Ah il tempo: altro nostro caro compagno di viaggio, in tutti e tre i percorsi fatti: un tempo fatto di ricordi, per alcuni legato alla speranza e all’attesa, per altri un tempo legato a progetti lontani, oggi distanti. Un tempo fatto di relazioni che “aspettano fuori” o di relazioni da ripescare, una volta fuori.
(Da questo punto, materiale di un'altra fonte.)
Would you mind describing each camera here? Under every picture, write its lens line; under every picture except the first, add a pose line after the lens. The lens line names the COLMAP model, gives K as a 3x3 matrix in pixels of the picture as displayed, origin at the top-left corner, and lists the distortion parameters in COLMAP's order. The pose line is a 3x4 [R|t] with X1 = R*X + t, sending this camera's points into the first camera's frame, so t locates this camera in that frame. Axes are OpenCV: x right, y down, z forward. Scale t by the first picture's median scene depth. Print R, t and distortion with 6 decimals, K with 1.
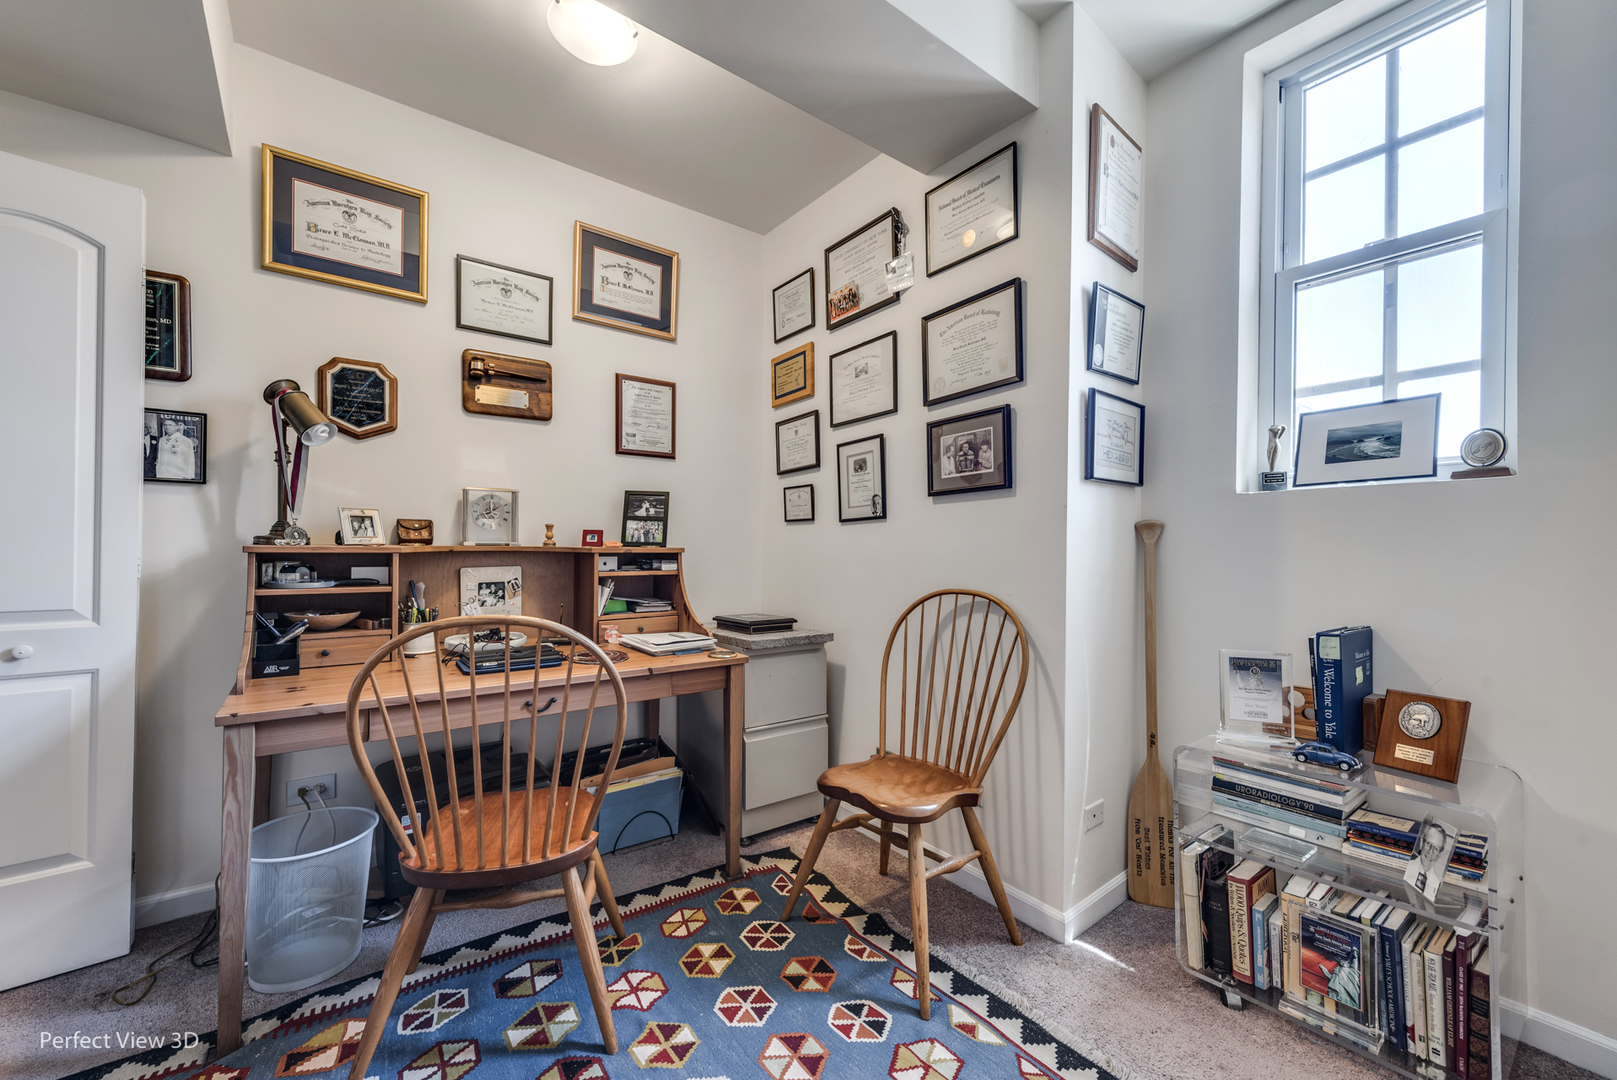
lens RADIAL K [[639.7, 0, 807.1], [0, 639.7, 533.0], [0, 0, 1]] dist [0.007816, -0.001661]
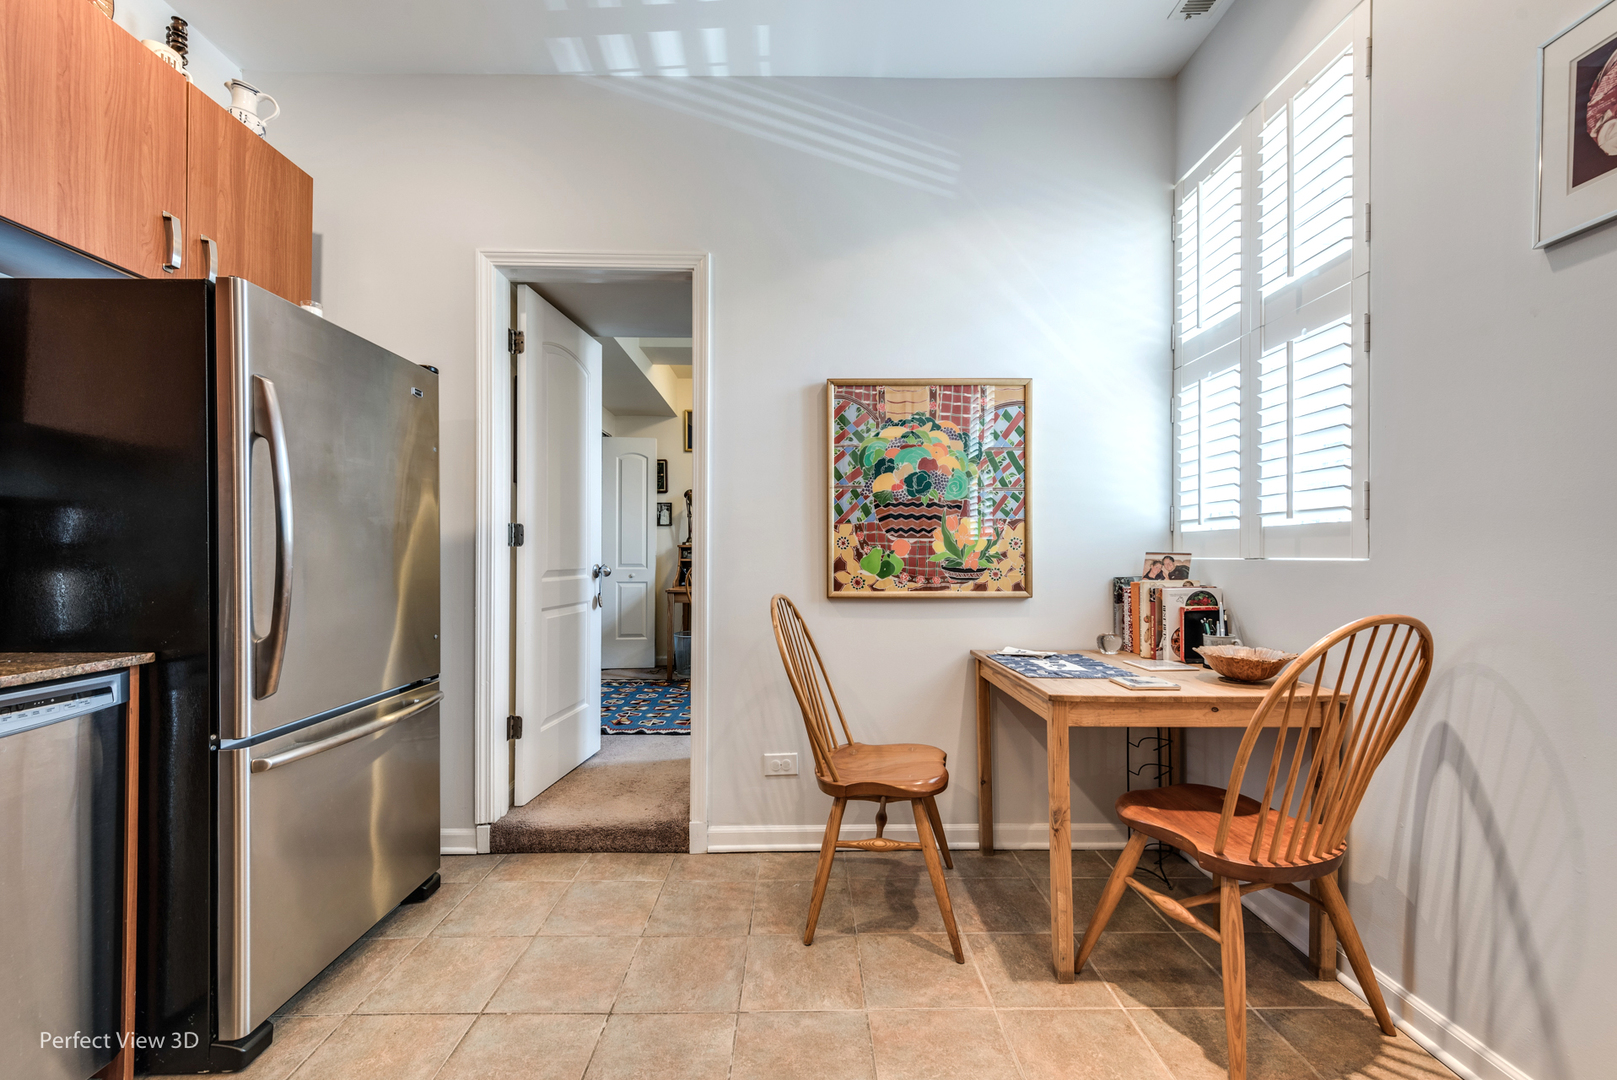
lens RADIAL K [[639.7, 0, 780.4], [0, 639.7, 555.9], [0, 0, 1]] dist [0.007816, -0.001661]
pose [[0.785908, 0.002165, -0.618340, 1.385323], [0.002674, 0.999973, 0.006899, 0.047967], [0.618338, -0.007075, 0.785880, -1.096480]]
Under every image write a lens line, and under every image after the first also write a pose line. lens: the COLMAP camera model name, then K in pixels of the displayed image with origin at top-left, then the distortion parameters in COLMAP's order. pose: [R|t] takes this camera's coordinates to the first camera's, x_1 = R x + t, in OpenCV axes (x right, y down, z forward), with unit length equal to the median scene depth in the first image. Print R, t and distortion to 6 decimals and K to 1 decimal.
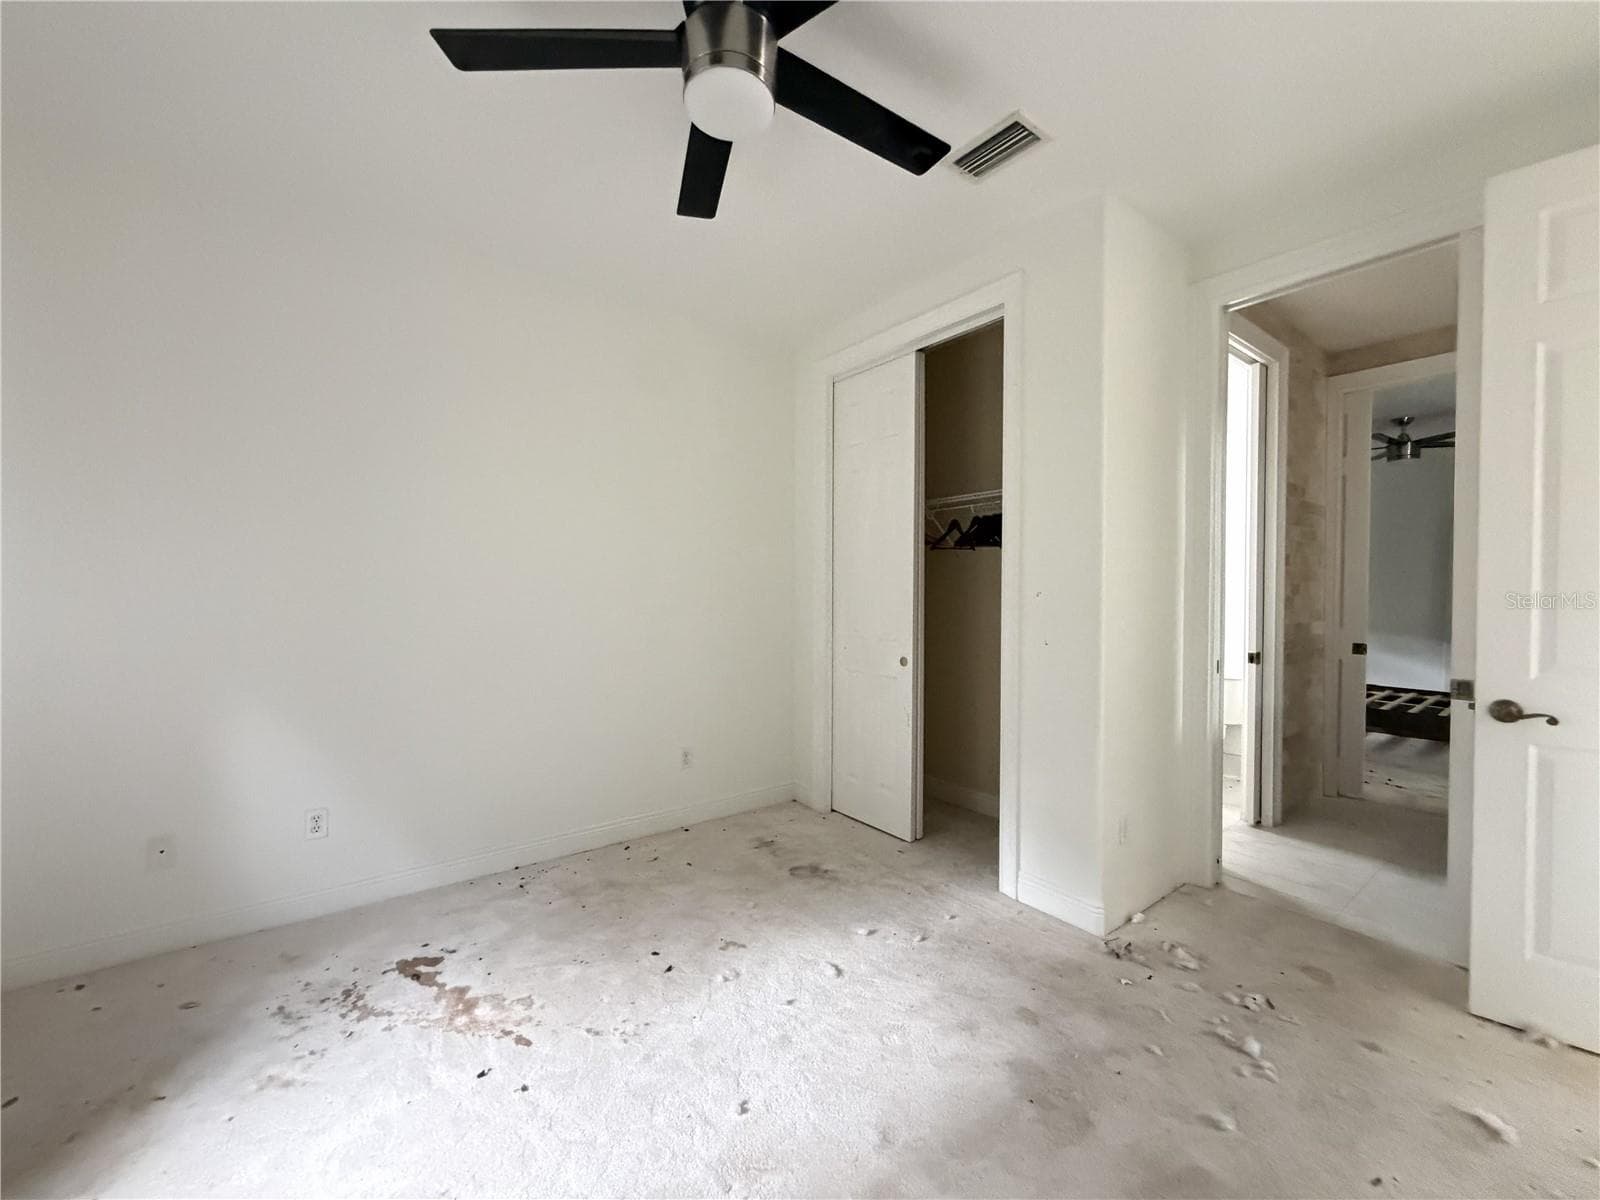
lens RADIAL K [[641.8, 0, 793.0], [0, 641.8, 595.4], [0, 0, 1]] dist [-0.001615, 0.000649]
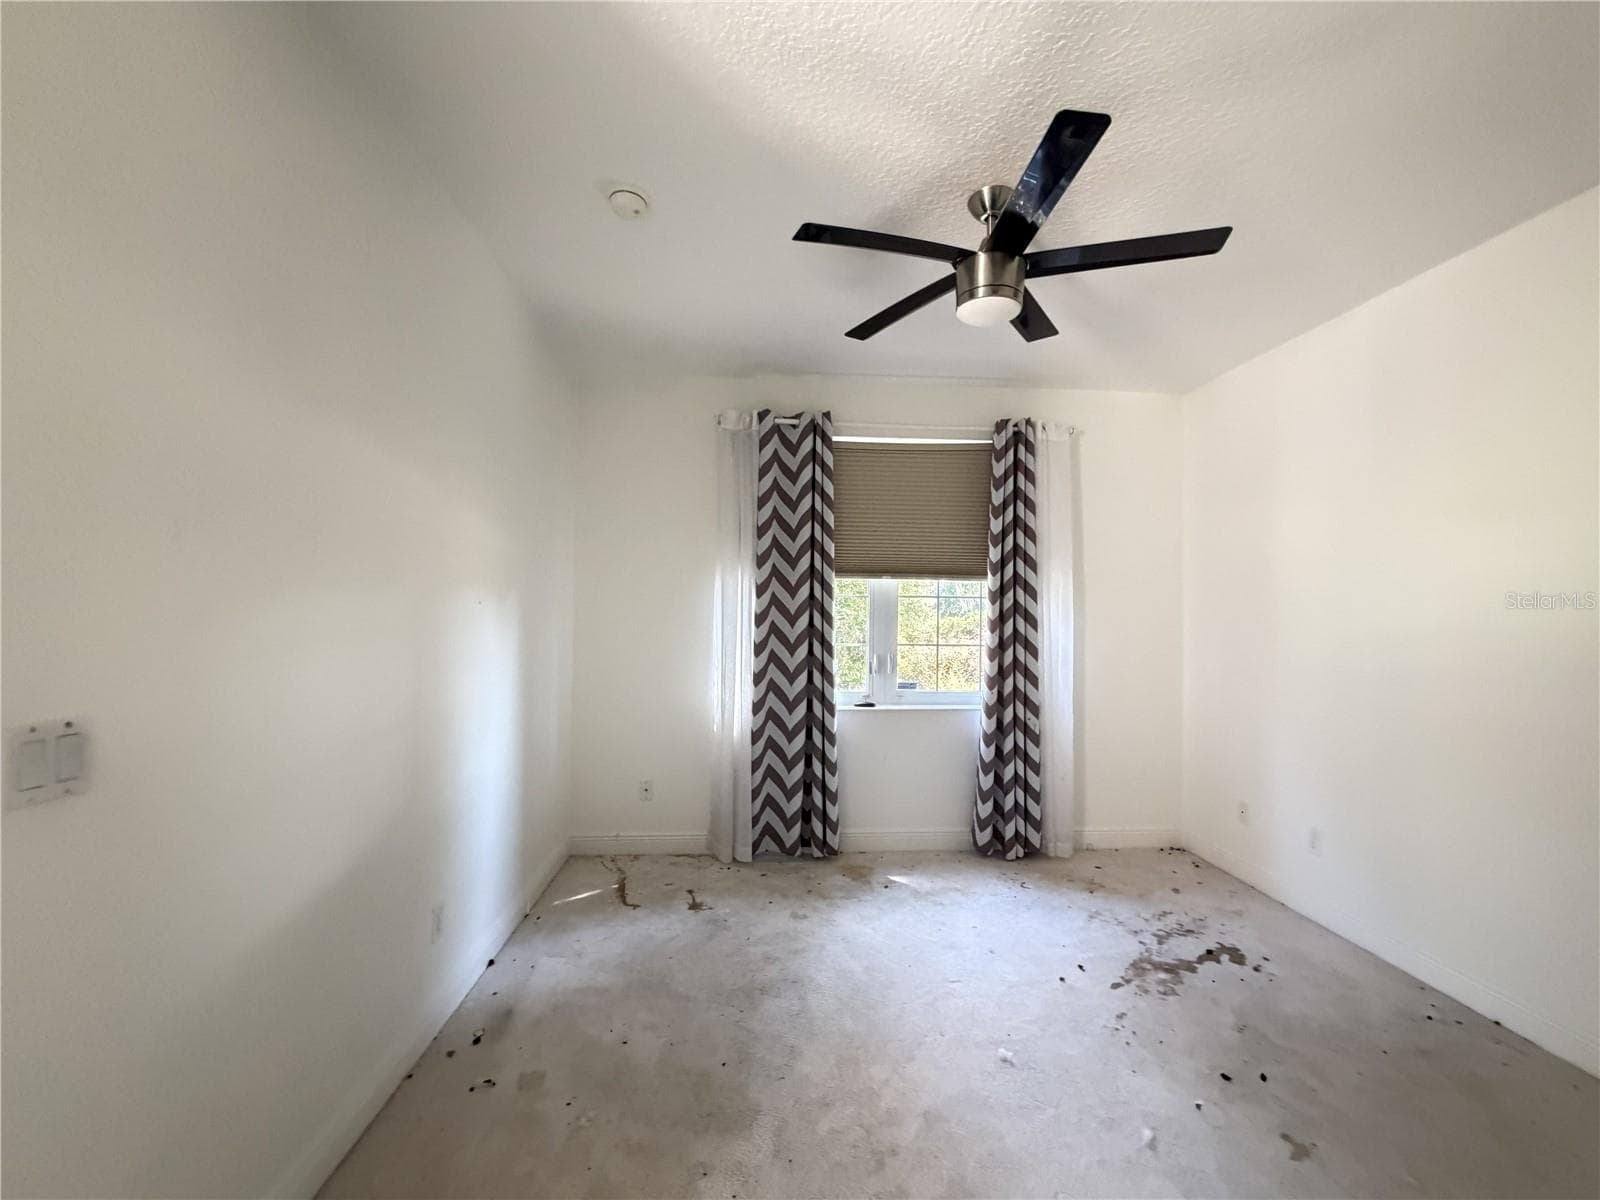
lens RADIAL K [[641.8, 0, 788.1], [0, 641.8, 603.9], [0, 0, 1]] dist [-0.001615, 0.000649]
pose [[-0.541693, -0.019908, -0.840340, 0.897616], [-0.025841, 0.999641, -0.007024, -0.059569], [0.840179, 0.017911, -0.542013, 0.941385]]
Io sono grata al tempo che bee.4 ha deciso di darci, fin dall’inizio; grata al tempo e all’impegno che le mie compagne di viaggio Daniela e Cira hanno dedicato a questi incontri e ai nostri incontri. Ma soprattutto grata al tempo che i ragazzi mi hanno permesso di abitare, per un pezzo di cammino, accanto a loro.

Con stima e affetto
Monica Pizzamiglio

QUALCHE COMMENTO DAI RAGAZZI COINVOLTI NEI PERCORSI

Abbiamo chiesto, a percorso avviato, alcuni commenti direttamente a loro, ai ragazzi che si sono lanciati in questa avventura.
Ecco le loro parole.


“…Il percorso di Counseling ha rappresentato una parentesi nella “frenesia” macchinosa e maleducata del carcere, è stato un modo per interrompere un’abitudine alle “non relazioni” ormai insita nel mio intimo…”
(Andrea)

“Lo svolgimento di questo percorso è stato un momento dove mi sono fermato a riflettere sull’importanza delle relazioni che ormai davo per perse, per le quali ormai avevo accettato il vuoto che ne deriva”
“…Grazie a questo percorso ho capito che è necessario dedicarsi del tempo a sufficienza per prendersi cura di sé, scoprirsi e conoscersi, volersi più bene. Grazie a bee.4 che mi ha dato questa opportunità e grazie a Daniela per il tempo prezioso che mi ha dedicato…”
(Fabio)

“…Cira ha lasciato un solco che non si rispierà mai, è riuscita a farmi emozionare capito senza il pregiudizio, mi sono sentito in famiglia, volevo che i nostri incontri non finissero mai. La porterò sempre nel mio cuore. Grazie Cira, ti porterò sempre nel mio cuore. Ciao Cira e mille volte più altre mille e ancora mille grazie.”
(Giovanni)

“… Il counseling mi ha aiutato a valorizzare le caratteristiche del mio modo di essere, a cui non ho mai dato importanza. Con la mia counselor ho instaurato un bel rapporto e un dialogo che mi ha permesso di capire e approfondire molti aspetti delicati e importanti per la mia vita. Grazie di cuore Monica!!”
(Jihad)

“…Cito Ungaretti: in una sua poesia evoca la vicenda di un giovane maghrebino trapiantato a Parigi che si suicida perché non “riuscì a sciogliere il canto del suo abbandono.”
Ecco, credo che l’esperienza sia di quelle che permettono di riuscire a trovare, attraverso il dialogo, il modo per sciogliere quei nodi che se trascurati possono fare tanto male. Penso a molti detenuti che al contrario di me hanno una “cassetta degli attrezzi” proprio malgrado più sguarnita. Ho compreso quanta fortuna ho avuto. Sono grato a bee.4 per avermi dato questa opportunità in questo contesto.”
(Massimiliano)

“… Per me il counseling è stato uno spazio dove ho trovato accoglienza e mi sono pian piano sentito a mio agio. Ho potuto aprirmi e mi sono sentito di esprimere le mie emozioni e pensieri più profondi, quelli che condividi con poche persone perchè la propria vita, il proprio passato, lo condividi solo con chi si ritiene meritevole.”